In the joke, such as it is, all the bewildered South African wants to know is: how do you possibly manage?

“Life goes on,” the man shrugs. “You get used to it. You manage.”

“And you?” the Beiruti asks. “Where do you live?”

“Me? South Africa.”

“South Africa! I’m so sorry,” the aghast Beiruti replies, “I can’t even imagine how terrible that must be!”

It worked as a joke then because in so many ways everything seemed normal enough ... at least, normally broken, normally violent, normally hopeless. Whatever it looked like from afar, life went on, people managed. They got used to it. And when it got worse they got used to that too.

But only up to a point. There came a moment in the late 1980s when South Africans were united as never before in recognising that their condition was not a cosmic inevitability but a consequence of choices and decisions and, fundamentally, a profound underestimation of who they were, and what their real interests were. They were being abused. And they knew the abuse would not stop until they acted.

Many gestures and events reflect the gathering unanimity, but it is perhaps best captured in the mass march in Cape Town in September 1989 in defiance of the state of emergency.

FW de Klerk — who would become president days later, having won the last whites-only election on September 6 — appeared to signal an acknowledgment of the resolve of an impatient and resentful citizenry when he stayed the hand of the security establishment and in effect allowed the illegal march to go ahead.

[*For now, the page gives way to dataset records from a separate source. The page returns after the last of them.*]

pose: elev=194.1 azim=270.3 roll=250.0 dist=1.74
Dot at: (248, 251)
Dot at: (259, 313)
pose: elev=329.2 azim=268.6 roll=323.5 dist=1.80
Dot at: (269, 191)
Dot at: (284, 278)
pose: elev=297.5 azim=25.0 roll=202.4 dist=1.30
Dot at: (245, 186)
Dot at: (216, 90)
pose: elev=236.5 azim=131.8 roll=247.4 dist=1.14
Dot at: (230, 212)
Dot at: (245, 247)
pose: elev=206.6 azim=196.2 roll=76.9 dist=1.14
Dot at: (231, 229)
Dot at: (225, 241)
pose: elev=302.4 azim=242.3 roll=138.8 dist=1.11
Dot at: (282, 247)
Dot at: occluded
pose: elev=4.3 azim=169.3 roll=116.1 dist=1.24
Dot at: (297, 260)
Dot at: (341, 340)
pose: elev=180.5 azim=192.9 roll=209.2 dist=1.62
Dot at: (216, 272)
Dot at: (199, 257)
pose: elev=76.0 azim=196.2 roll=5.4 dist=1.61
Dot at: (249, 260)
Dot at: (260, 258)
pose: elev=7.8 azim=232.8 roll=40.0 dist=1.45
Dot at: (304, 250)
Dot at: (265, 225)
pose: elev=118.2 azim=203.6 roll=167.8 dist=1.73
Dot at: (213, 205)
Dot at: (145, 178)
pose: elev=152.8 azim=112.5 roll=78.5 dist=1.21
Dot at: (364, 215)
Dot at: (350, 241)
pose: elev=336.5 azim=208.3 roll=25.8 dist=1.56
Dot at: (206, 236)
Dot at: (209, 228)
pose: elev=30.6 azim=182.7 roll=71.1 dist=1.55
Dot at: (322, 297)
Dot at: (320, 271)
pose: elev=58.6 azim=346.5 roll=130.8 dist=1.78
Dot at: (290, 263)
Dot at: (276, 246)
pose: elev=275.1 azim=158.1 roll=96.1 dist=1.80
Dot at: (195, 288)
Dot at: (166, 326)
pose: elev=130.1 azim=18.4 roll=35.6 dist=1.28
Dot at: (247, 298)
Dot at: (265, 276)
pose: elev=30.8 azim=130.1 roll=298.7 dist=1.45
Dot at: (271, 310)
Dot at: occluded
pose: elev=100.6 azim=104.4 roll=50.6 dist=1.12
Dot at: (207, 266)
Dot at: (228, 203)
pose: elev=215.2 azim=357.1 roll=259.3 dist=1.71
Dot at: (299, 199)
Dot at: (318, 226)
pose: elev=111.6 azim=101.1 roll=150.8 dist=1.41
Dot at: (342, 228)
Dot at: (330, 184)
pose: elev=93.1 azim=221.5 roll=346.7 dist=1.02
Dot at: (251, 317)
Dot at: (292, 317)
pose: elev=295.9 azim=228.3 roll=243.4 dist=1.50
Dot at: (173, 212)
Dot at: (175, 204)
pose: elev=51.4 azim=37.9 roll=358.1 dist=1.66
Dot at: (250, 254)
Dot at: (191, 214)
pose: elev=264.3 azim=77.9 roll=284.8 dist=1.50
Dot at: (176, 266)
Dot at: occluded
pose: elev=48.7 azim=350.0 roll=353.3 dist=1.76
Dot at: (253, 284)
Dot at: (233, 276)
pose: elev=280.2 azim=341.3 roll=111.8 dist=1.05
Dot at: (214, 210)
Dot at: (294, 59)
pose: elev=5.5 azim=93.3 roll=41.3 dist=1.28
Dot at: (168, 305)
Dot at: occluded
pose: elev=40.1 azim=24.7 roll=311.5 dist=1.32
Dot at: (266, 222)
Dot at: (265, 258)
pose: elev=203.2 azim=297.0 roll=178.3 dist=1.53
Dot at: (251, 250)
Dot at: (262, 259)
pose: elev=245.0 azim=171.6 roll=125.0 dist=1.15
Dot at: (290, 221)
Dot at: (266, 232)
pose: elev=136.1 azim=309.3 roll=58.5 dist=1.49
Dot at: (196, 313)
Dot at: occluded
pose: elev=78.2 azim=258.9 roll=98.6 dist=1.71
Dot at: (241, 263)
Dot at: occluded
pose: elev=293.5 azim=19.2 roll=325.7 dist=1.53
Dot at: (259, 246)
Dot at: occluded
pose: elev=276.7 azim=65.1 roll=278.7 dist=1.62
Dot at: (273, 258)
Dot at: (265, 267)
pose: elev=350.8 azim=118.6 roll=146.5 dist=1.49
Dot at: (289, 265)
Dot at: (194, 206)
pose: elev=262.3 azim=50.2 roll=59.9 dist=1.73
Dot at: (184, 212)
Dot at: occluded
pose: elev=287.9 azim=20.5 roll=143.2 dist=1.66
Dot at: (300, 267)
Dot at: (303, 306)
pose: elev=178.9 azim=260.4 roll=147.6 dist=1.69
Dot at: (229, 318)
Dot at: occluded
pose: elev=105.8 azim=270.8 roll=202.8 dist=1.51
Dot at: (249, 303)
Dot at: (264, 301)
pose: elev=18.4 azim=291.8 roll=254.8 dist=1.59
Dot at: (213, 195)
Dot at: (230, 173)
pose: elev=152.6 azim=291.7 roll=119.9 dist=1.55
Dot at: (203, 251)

Commentator Allister Sparks perceived this moment as the beginning of the normalisation of SA politics, a precursor to the ground-breaking political concessions months later that ended apartheid.

It is sobering, though of course heartening, that democratic SA has reached its 1989 moment now. Abused citizens have moved beyond saying they have had enough of corruption, incompetence, crippling policy and crassly indifferent politicians who devote more energy to racial scapegoating than trying to do their jobs properly; they are stepping in and doing things differently. They are bypassing a useless, abusive state.

There have been numerous similar instances, but the recent events in the dysfunctional North West municipality of Kgetlengrivier is a clear reflection of where South Africans stand in 2021, and what they are doing about it.

In December, the Koster and Swartruggens ratepayers’ association, Kgetlengrivier Concerned Citizens, won court approval to take over running the town’s new but derelict R144m water and wastewater works.

For years the ANC-run municipality had failed to deliver these basic services. Worse, it even contested the December court order. Not only was the challenge rejected, but the court ordered that the municipality and provincial government pay Kgetlengrivier Concerned Citizens the R7.5m it has spent on fixing the mess, as well as their legal costs. Under citizen control, the water was restored in just three days.

Increasing numbers of citizens are discovering they can turn the tables on a state that abuses them, just as they did in the late 1980s. Once again, they are saying enough is enough. The larger political meaning is unmistakable.

• Morris is head of media at the SA Institute of Race Relations.